Dataset items
_ _ _

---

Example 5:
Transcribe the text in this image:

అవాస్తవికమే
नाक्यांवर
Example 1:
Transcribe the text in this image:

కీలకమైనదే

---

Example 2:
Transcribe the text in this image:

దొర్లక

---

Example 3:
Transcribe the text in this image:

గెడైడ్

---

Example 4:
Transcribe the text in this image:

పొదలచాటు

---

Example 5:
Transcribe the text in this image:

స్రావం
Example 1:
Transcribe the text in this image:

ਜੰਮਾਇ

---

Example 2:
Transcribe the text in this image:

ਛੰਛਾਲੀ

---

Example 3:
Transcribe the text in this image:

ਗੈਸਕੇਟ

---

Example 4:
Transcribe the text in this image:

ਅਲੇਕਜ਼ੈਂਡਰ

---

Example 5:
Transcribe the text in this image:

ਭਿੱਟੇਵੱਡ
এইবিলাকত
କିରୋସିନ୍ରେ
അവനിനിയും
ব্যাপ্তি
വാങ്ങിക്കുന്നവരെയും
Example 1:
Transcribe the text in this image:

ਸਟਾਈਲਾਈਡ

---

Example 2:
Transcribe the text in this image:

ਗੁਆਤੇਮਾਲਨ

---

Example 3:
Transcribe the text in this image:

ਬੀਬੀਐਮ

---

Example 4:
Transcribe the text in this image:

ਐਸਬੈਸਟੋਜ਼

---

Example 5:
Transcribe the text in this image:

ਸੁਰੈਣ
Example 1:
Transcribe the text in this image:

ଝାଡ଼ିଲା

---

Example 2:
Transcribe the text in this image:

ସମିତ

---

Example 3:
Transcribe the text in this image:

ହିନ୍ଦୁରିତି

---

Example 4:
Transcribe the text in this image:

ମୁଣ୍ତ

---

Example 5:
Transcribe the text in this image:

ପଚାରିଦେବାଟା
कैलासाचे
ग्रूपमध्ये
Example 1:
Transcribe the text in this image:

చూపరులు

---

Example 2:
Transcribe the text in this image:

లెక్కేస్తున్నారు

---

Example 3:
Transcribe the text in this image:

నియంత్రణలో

_ _ _

Restate the entries. Match them exactly.

---

Example 5:
Transcribe the text in this image:

అవాస్తవికమే
नाक्यांवर
Example 1:
Transcribe the text in this image:

కీలకమైనదే

---

Example 2:
Transcribe the text in this image:

దొర్లక

---

Example 3:
Transcribe the text in this image:

గెడైడ్

---

Example 4:
Transcribe the text in this image:

పొదలచాటు

---

Example 5:
Transcribe the text in this image:

స్రావం
Example 1:
Transcribe the text in this image:

ਜੰਮਾਇ

---

Example 2:
Transcribe the text in this image:

ਛੰਛਾਲੀ

---

Example 3:
Transcribe the text in this image:

ਗੈਸਕੇਟ

---

Example 4:
Transcribe the text in this image:

ਅਲੇਕਜ਼ੈਂਡਰ

---

Example 5:
Transcribe the text in this image:

ਭਿੱਟੇਵੱਡ
এইবিলাকত
କିରୋସିନ୍ରେ
അവനിനിയും
ব্যাপ্তি
വാങ്ങിക്കുന്നവരെയും
Example 1:
Transcribe the text in this image:

ਸਟਾਈਲਾਈਡ

---

Example 2:
Transcribe the text in this image:

ਗੁਆਤੇਮਾਲਨ

---

Example 3:
Transcribe the text in this image:

ਬੀਬੀਐਮ

---

Example 4:
Transcribe the text in this image:

ਐਸਬੈਸਟੋਜ਼

---

Example 5:
Transcribe the text in this image:

ਸੁਰੈਣ
Example 1:
Transcribe the text in this image:

ଝାଡ଼ିଲା

---

Example 2:
Transcribe the text in this image:

ସମିତ

---

Example 3:
Transcribe the text in this image:

ହିନ୍ଦୁରିତି

---

Example 4:
Transcribe the text in this image:

ମୁଣ୍ତ

---

Example 5:
Transcribe the text in this image:

ପଚାରିଦେବାଟା
कैलासाचे
ग्रूपमध्ये
Example 1:
Transcribe the text in this image:

చూపరులు

---

Example 2:
Transcribe the text in this image:

లెక్కేస్తున్నారు

---

Example 3:
Transcribe the text in this image:

నియంత్రణలో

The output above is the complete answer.